>> Begin Text to read

Why do they call it ‘musical differences’ anyway? It seems like band splits are rarely anything to do with music. It’s the people who create and perform the music that cause all the trouble.
The great drummer shortage of the late seventies was a troubling time.
So, thanks to the wonderful lo-fi publication Shy Talk, the name Warsaw had entered my head. It had been checked and filed, and that was more or less that. I didn’t really fancy the prospect of another don’t-call-us audition.
A couple of weeks after the Television gig I spotted an advert in the Record Mirror. It was a bit of a second division music paper. Melody Maker, the NME and Sounds were the main ones, and I thought reading Record Mirror was a bit desperate or lightweight at the time. Not something you owned up to reading willingly. But being inquisitive and enthusiastic, I used to read all the papers, including the motleys such as ZigZag, Creem and Let It Rock. It was the only way to keep up with what was happening.
I enjoyed looking hopefully through Melody Maker’s musicians-wanted ads – ‘Drummer for hot new band with record company interest – must have own gear and transport’ – with stars in my eyes, but the reality was I’d pretty much resigned myself to it all being a bit out of my reach. Since the petering out of the Folk Band Whose Name I Don’t Remember, I’d concluded that I would forever be a recreational drummer, making a racket in my dad’s bedroom. But it turned out punk would change all that.
I wanted to do something, instead of skiving and lurking around Macclesfield, but the Record Mirror ad wasn’t for a musician. Simple and straightforward, it just said ‘Fancy a career as a music journalist? The Record Mirror is looking for new writers. Simply write a review of a record and send it to us. The lucky winner will get a chance to become a writer for Record Mirror.’
I had recently started and then swiftly abandoned a fanzine of my own. It went by the pretentious name of Fatal Errors and was doomed by the office Roneo printer; it wasn’t really up to the job, but that might have been because I didn’t really know how to work it. My efforts ground to a halt at page 2, with the machine spewing out a mass of inky, illegible pages as I cranked its handle. But my journalistic pretensions were not going to be deterred by a complicated machine. Seeing the Record Mirror advert, I thought here’s an opportunity to become a journalist. You have to remember that, back then, to us avid readers, the writers were almost as interesting as the bands they wrote about.

>> End Text to read
>> Begin Recorded information

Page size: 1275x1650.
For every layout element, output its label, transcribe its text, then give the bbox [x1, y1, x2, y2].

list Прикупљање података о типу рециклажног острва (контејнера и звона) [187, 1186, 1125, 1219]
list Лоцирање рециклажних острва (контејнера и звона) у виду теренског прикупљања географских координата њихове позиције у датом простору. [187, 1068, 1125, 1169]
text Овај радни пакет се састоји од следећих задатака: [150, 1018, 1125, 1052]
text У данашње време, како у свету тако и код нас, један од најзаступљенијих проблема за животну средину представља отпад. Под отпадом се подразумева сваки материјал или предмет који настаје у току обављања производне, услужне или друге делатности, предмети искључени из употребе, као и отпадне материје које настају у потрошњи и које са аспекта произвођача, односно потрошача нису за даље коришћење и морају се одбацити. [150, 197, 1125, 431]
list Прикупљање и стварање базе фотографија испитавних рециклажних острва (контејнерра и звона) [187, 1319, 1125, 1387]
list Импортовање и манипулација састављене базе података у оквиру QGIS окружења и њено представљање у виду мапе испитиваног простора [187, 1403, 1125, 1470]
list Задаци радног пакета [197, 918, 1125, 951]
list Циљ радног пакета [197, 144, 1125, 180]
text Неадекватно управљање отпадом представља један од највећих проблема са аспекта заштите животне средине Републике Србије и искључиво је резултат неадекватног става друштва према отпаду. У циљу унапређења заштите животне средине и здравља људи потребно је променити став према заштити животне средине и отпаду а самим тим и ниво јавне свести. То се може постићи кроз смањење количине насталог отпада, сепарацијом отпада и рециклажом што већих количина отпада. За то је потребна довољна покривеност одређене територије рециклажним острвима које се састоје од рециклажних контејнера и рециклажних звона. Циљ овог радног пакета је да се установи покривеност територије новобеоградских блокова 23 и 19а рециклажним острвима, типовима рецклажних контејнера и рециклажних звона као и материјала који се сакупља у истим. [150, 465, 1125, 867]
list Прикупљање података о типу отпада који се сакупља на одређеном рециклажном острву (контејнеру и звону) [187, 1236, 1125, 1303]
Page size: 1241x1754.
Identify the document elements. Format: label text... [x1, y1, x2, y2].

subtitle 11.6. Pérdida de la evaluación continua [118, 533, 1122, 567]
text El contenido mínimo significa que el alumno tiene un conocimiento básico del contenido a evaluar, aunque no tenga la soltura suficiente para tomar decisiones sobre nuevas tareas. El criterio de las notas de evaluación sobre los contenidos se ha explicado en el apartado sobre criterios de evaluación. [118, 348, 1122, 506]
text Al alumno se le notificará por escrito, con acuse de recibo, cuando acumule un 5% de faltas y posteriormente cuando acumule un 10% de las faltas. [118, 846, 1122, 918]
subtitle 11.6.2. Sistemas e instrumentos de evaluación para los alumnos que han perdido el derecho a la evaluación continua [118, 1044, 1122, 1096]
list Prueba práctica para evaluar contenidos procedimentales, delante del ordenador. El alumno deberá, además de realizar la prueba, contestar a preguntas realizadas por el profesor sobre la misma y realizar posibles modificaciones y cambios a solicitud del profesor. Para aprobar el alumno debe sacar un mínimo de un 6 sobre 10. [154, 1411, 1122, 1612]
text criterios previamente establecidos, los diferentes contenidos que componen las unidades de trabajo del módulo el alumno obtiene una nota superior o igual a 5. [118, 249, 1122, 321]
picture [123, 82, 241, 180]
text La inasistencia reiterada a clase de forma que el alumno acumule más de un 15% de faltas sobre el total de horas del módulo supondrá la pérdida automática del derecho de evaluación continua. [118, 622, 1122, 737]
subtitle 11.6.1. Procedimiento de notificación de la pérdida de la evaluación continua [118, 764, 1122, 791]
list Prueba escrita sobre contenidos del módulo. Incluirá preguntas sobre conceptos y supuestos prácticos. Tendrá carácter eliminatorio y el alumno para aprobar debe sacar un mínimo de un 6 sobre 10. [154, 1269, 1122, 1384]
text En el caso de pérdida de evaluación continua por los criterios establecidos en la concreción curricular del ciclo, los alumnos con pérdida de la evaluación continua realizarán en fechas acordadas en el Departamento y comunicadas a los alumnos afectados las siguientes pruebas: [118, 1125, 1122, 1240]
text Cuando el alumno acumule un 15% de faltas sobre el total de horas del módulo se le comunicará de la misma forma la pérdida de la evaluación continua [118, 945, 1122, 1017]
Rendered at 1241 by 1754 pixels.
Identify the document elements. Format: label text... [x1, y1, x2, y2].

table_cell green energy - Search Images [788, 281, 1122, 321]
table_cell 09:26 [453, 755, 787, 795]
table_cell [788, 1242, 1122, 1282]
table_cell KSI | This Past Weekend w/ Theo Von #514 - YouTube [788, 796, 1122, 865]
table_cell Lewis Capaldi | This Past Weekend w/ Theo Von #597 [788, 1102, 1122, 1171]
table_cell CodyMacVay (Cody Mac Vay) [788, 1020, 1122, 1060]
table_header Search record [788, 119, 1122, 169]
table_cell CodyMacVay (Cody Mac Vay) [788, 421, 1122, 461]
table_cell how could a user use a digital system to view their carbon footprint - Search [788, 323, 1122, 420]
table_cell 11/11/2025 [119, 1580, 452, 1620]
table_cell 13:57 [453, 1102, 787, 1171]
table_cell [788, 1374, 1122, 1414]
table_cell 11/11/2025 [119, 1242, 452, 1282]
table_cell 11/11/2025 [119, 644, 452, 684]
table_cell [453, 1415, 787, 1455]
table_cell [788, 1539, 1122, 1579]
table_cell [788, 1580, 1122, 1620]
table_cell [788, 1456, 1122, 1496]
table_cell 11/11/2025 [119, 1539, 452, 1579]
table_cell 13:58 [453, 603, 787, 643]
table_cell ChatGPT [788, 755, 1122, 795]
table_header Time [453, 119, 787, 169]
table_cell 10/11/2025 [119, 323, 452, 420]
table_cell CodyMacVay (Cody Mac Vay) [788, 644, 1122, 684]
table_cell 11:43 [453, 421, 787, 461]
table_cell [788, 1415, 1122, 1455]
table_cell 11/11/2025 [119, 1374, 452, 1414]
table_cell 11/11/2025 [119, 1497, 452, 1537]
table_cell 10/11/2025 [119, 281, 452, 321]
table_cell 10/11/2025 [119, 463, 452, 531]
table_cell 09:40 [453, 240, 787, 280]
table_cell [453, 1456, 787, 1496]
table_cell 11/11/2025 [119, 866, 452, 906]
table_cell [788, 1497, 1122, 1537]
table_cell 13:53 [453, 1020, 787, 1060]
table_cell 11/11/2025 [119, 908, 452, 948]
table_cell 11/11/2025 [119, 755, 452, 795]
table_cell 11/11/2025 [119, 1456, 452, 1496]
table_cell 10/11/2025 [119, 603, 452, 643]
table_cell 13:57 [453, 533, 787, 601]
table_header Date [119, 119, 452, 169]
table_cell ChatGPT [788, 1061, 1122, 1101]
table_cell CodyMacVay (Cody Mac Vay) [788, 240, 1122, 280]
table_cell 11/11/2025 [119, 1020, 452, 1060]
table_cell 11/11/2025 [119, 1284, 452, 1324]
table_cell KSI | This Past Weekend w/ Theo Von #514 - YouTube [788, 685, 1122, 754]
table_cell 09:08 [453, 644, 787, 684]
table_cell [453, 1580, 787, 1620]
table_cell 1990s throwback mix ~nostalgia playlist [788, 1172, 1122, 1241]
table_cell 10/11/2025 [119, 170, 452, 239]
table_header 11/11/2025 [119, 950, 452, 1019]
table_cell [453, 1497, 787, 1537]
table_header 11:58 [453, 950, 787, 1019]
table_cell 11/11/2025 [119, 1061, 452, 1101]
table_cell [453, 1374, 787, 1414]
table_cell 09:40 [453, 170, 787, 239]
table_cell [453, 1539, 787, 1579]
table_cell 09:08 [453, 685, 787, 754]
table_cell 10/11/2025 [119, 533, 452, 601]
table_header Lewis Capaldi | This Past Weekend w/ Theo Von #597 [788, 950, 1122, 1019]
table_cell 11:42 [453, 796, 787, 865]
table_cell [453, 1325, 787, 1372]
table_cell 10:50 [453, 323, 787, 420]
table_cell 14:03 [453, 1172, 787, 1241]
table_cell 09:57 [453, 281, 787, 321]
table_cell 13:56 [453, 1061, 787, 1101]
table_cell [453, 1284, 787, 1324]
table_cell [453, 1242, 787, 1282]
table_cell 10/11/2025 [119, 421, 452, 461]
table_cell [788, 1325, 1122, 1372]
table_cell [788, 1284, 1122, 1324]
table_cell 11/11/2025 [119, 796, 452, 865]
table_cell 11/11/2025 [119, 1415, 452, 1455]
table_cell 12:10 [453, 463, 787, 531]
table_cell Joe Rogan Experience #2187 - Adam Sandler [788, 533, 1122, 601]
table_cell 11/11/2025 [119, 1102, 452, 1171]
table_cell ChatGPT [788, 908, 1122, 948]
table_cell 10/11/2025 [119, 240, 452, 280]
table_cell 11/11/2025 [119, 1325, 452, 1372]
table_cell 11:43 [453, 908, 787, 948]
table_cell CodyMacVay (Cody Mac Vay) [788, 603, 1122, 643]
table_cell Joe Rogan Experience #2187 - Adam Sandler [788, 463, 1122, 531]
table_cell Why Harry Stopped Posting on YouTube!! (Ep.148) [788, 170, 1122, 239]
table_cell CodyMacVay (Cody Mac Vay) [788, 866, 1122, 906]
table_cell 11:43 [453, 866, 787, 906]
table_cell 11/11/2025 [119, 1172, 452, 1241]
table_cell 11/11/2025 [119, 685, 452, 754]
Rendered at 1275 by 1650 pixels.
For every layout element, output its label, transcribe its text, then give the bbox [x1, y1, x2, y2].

>> End Recorded information

Brief: Copy from the memoir excerpt the passage that starts with the words "I enjoyed looking" and ends after the words "change all that.". The lines have no connection to the memoir excerpt.

Result for this task:
I enjoyed looking hopefully through Melody Maker’s musicians-wanted ads – ‘Drummer for hot new band with record company interest – must have own gear and transport’ – with stars in my eyes, but the reality was I’d pretty much resigned myself to it all being a bit out of my reach. Since the petering out of the Folk Band Whose Name I Don’t Remember, I’d concluded that I would forever be a recreational drummer, making a racket in my dad’s bedroom. But it turned out punk would change all that.